# Problem details:
Output every line below without omitting or altering anything.

# Data extract:
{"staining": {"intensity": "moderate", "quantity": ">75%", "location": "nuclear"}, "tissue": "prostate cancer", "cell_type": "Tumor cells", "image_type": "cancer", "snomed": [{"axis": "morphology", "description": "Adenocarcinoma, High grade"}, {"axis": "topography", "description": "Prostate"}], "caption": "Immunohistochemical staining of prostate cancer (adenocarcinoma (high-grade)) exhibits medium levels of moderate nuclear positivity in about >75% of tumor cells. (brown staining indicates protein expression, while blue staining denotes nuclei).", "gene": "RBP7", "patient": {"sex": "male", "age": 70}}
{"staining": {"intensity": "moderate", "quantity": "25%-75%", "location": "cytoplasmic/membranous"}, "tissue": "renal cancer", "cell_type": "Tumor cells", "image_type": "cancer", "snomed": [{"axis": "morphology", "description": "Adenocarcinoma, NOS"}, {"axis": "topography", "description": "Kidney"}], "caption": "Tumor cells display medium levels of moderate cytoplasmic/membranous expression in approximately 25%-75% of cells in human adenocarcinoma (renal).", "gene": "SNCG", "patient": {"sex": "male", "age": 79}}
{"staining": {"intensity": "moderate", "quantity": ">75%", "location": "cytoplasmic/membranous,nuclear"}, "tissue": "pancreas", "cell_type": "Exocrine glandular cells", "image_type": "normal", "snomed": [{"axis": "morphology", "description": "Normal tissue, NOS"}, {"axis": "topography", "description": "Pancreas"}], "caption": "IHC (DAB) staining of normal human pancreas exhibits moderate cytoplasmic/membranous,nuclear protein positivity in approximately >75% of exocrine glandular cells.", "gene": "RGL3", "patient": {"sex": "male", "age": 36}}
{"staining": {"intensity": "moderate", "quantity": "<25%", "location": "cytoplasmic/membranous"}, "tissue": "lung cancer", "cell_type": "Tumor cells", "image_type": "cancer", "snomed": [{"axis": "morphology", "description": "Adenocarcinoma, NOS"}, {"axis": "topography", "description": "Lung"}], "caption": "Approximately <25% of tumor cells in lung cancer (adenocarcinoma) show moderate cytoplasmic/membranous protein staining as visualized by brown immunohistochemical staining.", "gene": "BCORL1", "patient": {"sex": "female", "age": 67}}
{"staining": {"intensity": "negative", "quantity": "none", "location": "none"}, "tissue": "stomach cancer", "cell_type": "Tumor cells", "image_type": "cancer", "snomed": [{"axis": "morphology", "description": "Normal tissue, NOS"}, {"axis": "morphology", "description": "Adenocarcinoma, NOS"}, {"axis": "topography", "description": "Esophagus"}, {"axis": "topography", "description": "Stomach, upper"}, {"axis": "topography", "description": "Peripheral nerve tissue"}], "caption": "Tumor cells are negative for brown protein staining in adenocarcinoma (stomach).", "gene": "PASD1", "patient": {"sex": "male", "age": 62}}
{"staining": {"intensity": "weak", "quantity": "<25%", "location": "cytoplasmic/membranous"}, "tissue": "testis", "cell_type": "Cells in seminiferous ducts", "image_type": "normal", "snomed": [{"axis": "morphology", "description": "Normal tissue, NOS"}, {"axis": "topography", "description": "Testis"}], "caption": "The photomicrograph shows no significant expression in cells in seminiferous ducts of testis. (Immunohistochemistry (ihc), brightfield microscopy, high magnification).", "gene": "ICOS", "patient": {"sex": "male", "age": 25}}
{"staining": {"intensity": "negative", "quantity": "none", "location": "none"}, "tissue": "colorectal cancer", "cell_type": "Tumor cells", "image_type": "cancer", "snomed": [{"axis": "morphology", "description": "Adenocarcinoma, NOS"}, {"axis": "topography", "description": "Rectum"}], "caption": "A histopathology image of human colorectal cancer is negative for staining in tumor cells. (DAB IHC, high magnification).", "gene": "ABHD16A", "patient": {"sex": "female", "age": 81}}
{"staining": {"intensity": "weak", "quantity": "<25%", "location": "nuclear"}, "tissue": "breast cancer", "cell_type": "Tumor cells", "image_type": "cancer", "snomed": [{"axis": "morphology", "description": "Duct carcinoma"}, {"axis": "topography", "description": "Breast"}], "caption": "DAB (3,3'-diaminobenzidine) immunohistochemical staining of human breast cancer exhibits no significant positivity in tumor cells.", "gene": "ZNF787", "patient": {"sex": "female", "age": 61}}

# Exercise solution:
{"staining": {"intensity": "moderate", "quantity": ">75%", "location": "nuclear"}, "tissue": "prostate cancer", "cell_type": "Tumor cells", "image_type": "cancer", "snomed": [{"axis": "morphology", "description": "Adenocarcinoma, High grade"}, {"axis": "topography", "description": "Prostate"}], "caption": "Immunohistochemical staining of prostate cancer (adenocarcinoma (high-grade)) exhibits medium levels of moderate nuclear positivity in about >75% of tumor cells. (brown staining indicates protein expression, while blue staining denotes nuclei).", "gene": "RBP7", "patient": {"sex": "male", "age": 70}}
{"staining": {"intensity": "moderate", "quantity": "25%-75%", "location": "cytoplasmic/membranous"}, "tissue": "renal cancer", "cell_type": "Tumor cells", "image_type": "cancer", "snomed": [{"axis": "morphology", "description": "Adenocarcinoma, NOS"}, {"axis": "topography", "description": "Kidney"}], "caption": "Tumor cells display medium levels of moderate cytoplasmic/membranous expression in approximately 25%-75% of cells in human adenocarcinoma (renal).", "gene": "SNCG", "patient": {"sex": "male", "age": 79}}
{"staining": {"intensity": "moderate", "quantity": ">75%", "location": "cytoplasmic/membranous,nuclear"}, "tissue": "pancreas", "cell_type": "Exocrine glandular cells", "image_type": "normal", "snomed": [{"axis": "morphology", "description": "Normal tissue, NOS"}, {"axis": "topography", "description": "Pancreas"}], "caption": "IHC (DAB) staining of normal human pancreas exhibits moderate cytoplasmic/membranous,nuclear protein positivity in approximately >75% of exocrine glandular cells.", "gene": "RGL3", "patient": {"sex": "male", "age": 36}}
{"staining": {"intensity": "moderate", "quantity": "<25%", "location": "cytoplasmic/membranous"}, "tissue": "lung cancer", "cell_type": "Tumor cells", "image_type": "cancer", "snomed": [{"axis": "morphology", "description": "Adenocarcinoma, NOS"}, {"axis": "topography", "description": "Lung"}], "caption": "Approximately <25% of tumor cells in lung cancer (adenocarcinoma) show moderate cytoplasmic/membranous protein staining as visualized by brown immunohistochemical staining.", "gene": "BCORL1", "patient": {"sex": "female", "age": 67}}
{"staining": {"intensity": "negative", "quantity": "none", "location": "none"}, "tissue": "stomach cancer", "cell_type": "Tumor cells", "image_type": "cancer", "snomed": [{"axis": "morphology", "description": "Normal tissue, NOS"}, {"axis": "morphology", "description": "Adenocarcinoma, NOS"}, {"axis": "topography", "description": "Esophagus"}, {"axis": "topography", "description": "Stomach, upper"}, {"axis": "topography", "description": "Peripheral nerve tissue"}], "caption": "Tumor cells are negative for brown protein staining in adenocarcinoma (stomach).", "gene": "PASD1", "patient": {"sex": "male", "age": 62}}
{"staining": {"intensity": "weak", "quantity": "<25%", "location": "cytoplasmic/membranous"}, "tissue": "testis", "cell_type": "Cells in seminiferous ducts", "image_type": "normal", "snomed": [{"axis": "morphology", "description": "Normal tissue, NOS"}, {"axis": "topography", "description": "Testis"}], "caption": "The photomicrograph shows no significant expression in cells in seminiferous ducts of testis. (Immunohistochemistry (ihc), brightfield microscopy, high magnification).", "gene": "ICOS", "patient": {"sex": "male", "age": 25}}
{"staining": {"intensity": "negative", "quantity": "none", "location": "none"}, "tissue": "colorectal cancer", "cell_type": "Tumor cells", "image_type": "cancer", "snomed": [{"axis": "morphology", "description": "Adenocarcinoma, NOS"}, {"axis": "topography", "description": "Rectum"}], "caption": "A histopathology image of human colorectal cancer is negative for staining in tumor cells. (DAB IHC, high magnification).", "gene": "ABHD16A", "patient": {"sex": "female", "age": 81}}
{"staining": {"intensity": "weak", "quantity": "<25%", "location": "nuclear"}, "tissue": "breast cancer", "cell_type": "Tumor cells", "image_type": "cancer", "snomed": [{"axis": "morphology", "description": "Duct carcinoma"}, {"axis": "topography", "description": "Breast"}], "caption": "DAB (3,3'-diaminobenzidine) immunohistochemical staining of human breast cancer exhibits no significant positivity in tumor cells.", "gene": "ZNF787", "patient": {"sex": "female", "age": 61}}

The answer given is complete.